Task goal:
Please write out each entry below exactly as it appears.

Data excerpts:

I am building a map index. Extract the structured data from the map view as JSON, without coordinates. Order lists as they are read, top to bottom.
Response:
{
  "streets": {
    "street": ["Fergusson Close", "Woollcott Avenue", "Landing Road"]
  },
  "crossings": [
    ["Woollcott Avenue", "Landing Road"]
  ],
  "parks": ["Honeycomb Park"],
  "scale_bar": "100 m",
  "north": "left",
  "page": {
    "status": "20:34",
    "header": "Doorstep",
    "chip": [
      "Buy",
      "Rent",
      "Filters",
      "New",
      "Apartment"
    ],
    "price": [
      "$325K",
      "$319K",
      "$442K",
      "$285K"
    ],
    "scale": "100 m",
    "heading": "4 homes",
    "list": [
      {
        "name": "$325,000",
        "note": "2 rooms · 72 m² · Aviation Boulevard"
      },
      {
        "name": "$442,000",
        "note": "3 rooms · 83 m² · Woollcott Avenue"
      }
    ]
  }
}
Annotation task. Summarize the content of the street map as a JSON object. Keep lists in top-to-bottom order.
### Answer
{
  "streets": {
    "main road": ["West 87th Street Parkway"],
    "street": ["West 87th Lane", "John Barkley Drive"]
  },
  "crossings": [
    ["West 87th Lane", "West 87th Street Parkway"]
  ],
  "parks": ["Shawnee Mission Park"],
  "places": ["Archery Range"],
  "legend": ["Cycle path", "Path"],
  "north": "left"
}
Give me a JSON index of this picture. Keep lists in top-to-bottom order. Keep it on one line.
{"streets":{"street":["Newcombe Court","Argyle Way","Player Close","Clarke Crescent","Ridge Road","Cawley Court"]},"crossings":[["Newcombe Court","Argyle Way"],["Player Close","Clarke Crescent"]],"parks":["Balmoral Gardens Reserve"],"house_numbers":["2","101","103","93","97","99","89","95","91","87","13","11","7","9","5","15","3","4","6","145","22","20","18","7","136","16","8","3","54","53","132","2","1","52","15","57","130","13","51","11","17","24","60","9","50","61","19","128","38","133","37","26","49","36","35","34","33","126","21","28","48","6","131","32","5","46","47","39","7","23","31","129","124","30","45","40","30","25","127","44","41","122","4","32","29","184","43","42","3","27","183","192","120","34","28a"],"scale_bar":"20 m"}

Expected answer:
I am building a map index. Extract the structured data from the map view as JSON, without coordinates. Order lists as they are read, top to bottom.
Response:
{
  "streets": {
    "street": ["Fergusson Close", "Woollcott Avenue", "Landing Road"]
  },
  "crossings": [
    ["Woollcott Avenue", "Landing Road"]
  ],
  "parks": ["Honeycomb Park"],
  "scale_bar": "100 m",
  "north": "left",
  "page": {
    "status": "20:34",
    "header": "Doorstep",
    "chip": [
      "Buy",
      "Rent",
      "Filters",
      "New",
      "Apartment"
    ],
    "price": [
      "$325K",
      "$319K",
      "$442K",
      "$285K"
    ],
    "scale": "100 m",
    "heading": "4 homes",
    "list": [
      {
        "name": "$325,000",
        "note": "2 rooms · 72 m² · Aviation Boulevard"
      },
      {
        "name": "$442,000",
        "note": "3 rooms · 83 m² · Woollcott Avenue"
      }
    ]
  }
}
Annotation task. Summarize the content of the street map as a JSON object. Keep lists in top-to-bottom order.
### Answer
{
  "streets": {
    "main road": ["West 87th Street Parkway"],
    "street": ["West 87th Lane", "John Barkley Drive"]
  },
  "crossings": [
    ["West 87th Lane", "West 87th Street Parkway"]
  ],
  "parks": ["Shawnee Mission Park"],
  "places": ["Archery Range"],
  "legend": ["Cycle path", "Path"],
  "north": "left"
}
Give me a JSON index of this picture. Keep lists in top-to-bottom order. Keep it on one line.
{"streets":{"street":["Newcombe Court","Argyle Way","Player Close","Clarke Crescent","Ridge Road","Cawley Court"]},"crossings":[["Newcombe Court","Argyle Way"],["Player Close","Clarke Crescent"]],"parks":["Balmoral Gardens Reserve"],"house_numbers":["2","101","103","93","97","99","89","95","91","87","13","11","7","9","5","15","3","4","6","145","22","20","18","7","136","16","8","3","54","53","132","2","1","52","15","57","130","13","51","11","17","24","60","9","50","61","19","128","38","133","37","26","49","36","35","34","33","126","21","28","48","6","131","32","5","46","47","39","7","23","31","129","124","30","45","40","30","25","127","44","41","122","4","32","29","184","43","42","3","27","183","192","120","34","28a"],"scale_bar":"20 m"}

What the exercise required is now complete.